----- GIVEN TEXT
Thursday, January 26, 2012

There's a Dead Body in the Shower

The narcos haven't arrived in San Miguel, but you wouldn't know this by the appearance of a dead, skinned creature curled into the fetal position in my shower.  He's inside a plastic wash tub, a small bit of blood leaking out of a crack in the side.  His legs are folded one over the other, his head tucked down into his chin so that he can fit snugly into the tub.  Without skin he's just a hive of muscle, blue veins and rosy, raw flesh.


Sam got it in his head on a Wednesday that he wanted to cook out over the weekend.  So what do you do in Mexico when you want a specialty item quickly?  You ask around.  In this case, Israel, our gardener, came through.  I asked if he might know where we could find a lamb for a cookout.  Without batting an eye he said, "I can get you one.  My friend has a ranch. I'll get it tomorrow."  "When can we have it?" I asked him.  "I'll kill it on Friday.  I need to drain the blood.  And you can have it for Saturday."  All in Spanish of course.  I asked a bit incredulously, "You will kill it?  Tu vas a matarlo?"  "Si, señora," and he drew his hand across this throat.  "No problema, señora."
----------
What does the blog post say, word for word, from "The narcos haven't" up to and including "rosy, raw flesh."? The rows have no connection to the blog post.
----- MATERIAL PROVIDED
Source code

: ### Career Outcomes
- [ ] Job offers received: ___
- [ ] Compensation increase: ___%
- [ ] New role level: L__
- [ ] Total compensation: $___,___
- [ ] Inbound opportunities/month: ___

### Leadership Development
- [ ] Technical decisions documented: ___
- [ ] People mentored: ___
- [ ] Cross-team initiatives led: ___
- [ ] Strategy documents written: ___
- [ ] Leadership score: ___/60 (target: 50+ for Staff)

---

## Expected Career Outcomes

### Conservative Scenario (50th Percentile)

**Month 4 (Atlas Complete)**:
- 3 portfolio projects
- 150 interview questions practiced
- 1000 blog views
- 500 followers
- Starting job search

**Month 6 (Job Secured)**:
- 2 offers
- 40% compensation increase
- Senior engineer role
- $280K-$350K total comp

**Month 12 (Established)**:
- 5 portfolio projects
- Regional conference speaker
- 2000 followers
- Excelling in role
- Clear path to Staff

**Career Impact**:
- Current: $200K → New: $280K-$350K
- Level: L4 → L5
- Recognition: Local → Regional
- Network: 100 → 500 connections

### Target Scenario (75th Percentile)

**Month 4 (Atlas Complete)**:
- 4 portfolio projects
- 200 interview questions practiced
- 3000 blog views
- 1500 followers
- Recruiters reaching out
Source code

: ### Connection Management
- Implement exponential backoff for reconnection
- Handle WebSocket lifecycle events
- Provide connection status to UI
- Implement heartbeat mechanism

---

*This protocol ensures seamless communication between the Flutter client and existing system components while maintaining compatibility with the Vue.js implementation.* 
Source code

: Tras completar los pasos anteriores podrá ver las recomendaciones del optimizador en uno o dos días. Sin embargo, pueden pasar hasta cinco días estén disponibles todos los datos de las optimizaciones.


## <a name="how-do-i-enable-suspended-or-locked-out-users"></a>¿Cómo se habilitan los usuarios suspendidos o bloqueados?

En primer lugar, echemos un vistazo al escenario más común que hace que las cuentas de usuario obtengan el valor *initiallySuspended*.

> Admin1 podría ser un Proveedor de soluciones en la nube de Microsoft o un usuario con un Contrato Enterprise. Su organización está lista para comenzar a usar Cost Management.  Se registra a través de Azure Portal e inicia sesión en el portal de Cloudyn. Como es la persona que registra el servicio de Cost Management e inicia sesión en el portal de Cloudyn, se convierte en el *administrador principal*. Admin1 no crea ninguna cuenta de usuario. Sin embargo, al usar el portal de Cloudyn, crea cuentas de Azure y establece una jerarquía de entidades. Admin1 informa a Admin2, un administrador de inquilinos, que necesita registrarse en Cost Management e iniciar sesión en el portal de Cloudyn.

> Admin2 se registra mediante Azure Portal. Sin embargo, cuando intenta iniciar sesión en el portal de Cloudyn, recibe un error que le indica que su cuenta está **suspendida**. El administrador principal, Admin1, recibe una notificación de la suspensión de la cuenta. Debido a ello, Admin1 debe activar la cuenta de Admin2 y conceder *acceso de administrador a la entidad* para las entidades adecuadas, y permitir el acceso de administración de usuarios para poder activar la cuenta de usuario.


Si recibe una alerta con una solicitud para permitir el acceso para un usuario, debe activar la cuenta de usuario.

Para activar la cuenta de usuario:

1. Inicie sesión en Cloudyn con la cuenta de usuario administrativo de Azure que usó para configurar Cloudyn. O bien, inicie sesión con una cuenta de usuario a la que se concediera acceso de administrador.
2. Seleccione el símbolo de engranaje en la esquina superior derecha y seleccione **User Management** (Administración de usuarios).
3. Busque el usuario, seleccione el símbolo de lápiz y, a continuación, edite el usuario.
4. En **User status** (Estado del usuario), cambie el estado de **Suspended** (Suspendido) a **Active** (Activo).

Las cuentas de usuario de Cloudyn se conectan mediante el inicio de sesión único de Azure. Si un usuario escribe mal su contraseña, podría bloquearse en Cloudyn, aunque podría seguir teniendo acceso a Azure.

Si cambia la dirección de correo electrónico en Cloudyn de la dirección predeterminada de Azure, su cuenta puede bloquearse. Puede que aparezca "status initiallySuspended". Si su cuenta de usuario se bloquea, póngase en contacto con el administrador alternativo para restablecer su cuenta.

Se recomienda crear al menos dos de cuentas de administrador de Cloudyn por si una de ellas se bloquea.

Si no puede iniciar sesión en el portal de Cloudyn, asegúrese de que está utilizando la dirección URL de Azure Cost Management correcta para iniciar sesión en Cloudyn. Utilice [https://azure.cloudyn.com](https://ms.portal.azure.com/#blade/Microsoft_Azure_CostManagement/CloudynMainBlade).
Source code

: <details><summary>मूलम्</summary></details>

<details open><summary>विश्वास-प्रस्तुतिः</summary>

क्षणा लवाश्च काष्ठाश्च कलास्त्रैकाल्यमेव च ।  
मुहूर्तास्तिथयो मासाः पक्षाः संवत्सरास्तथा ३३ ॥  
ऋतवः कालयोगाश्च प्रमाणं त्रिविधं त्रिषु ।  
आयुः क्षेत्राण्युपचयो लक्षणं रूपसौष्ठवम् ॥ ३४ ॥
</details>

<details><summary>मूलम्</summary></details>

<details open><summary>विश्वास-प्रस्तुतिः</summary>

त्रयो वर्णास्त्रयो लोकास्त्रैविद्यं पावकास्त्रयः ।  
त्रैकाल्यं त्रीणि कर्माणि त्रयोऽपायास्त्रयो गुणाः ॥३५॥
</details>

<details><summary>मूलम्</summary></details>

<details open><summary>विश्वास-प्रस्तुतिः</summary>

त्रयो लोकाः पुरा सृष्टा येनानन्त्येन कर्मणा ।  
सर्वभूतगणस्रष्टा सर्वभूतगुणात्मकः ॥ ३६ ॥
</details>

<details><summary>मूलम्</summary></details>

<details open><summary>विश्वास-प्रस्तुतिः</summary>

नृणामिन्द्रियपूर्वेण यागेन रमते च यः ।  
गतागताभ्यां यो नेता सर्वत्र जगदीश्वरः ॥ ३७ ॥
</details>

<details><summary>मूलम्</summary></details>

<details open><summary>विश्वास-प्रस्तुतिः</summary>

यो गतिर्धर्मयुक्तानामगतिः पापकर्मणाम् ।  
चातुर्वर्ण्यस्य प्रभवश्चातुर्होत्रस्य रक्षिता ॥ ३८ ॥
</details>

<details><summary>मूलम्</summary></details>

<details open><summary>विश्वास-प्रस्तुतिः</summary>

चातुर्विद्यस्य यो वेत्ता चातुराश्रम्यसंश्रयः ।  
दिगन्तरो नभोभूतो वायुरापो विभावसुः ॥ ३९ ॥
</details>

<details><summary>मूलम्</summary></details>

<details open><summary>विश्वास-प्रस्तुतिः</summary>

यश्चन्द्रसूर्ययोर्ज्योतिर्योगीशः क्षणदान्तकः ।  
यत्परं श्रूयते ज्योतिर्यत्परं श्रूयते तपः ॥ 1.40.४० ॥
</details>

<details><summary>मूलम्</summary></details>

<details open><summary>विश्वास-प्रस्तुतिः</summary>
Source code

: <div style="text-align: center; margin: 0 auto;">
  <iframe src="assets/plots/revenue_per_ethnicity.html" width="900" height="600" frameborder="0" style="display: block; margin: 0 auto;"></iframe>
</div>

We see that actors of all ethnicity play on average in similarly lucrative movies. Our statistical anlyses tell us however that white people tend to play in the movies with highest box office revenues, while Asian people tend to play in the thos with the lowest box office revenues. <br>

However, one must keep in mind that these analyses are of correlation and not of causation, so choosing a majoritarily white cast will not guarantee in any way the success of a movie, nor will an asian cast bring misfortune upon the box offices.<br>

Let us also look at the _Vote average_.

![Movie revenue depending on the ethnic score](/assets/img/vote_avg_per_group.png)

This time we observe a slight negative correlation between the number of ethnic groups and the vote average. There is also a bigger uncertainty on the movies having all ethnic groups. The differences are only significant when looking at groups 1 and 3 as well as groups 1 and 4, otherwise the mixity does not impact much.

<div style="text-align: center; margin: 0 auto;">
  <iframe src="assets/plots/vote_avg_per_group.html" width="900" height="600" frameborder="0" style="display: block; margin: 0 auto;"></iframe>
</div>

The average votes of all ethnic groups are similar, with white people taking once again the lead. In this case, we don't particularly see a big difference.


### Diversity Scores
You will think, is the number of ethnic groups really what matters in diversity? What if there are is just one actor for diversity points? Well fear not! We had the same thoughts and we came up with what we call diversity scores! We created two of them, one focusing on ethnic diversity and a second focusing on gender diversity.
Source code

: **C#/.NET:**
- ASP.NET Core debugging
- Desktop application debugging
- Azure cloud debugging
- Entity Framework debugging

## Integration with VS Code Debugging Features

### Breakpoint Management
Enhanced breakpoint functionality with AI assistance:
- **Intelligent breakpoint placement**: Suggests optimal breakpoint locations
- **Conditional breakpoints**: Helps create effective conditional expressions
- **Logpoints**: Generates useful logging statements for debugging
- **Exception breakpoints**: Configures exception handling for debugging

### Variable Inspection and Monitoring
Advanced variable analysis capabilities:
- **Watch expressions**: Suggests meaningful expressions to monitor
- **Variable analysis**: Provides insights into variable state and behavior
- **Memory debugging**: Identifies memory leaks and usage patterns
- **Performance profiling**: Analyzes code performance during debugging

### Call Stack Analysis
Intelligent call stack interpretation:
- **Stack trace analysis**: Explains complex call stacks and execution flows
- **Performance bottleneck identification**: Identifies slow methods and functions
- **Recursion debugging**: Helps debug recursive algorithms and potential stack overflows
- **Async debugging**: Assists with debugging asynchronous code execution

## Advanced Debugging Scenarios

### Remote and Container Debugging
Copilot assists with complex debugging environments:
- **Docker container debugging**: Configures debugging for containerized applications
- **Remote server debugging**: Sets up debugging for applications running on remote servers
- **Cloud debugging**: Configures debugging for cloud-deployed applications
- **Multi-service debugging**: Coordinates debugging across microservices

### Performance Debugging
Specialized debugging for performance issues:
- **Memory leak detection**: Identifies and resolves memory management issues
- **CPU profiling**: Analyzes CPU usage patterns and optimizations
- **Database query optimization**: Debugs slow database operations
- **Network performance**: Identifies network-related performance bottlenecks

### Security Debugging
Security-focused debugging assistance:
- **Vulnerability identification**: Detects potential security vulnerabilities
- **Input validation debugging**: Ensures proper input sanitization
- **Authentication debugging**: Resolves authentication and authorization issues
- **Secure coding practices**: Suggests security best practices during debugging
----------
- **RESPONSE TO THIS TASK**:
The narcos haven't arrived in San Miguel, but you wouldn't know this by the appearance of a dead, skinned creature curled into the fetal position in my shower.  He's inside a plastic wash tub, a small bit of blood leaking out of a crack in the side.  His legs are folded one over the other, his head tucked down into his chin so that he can fit snugly into the tub.  Without skin he's just a hive of muscle, blue veins and rosy, raw flesh.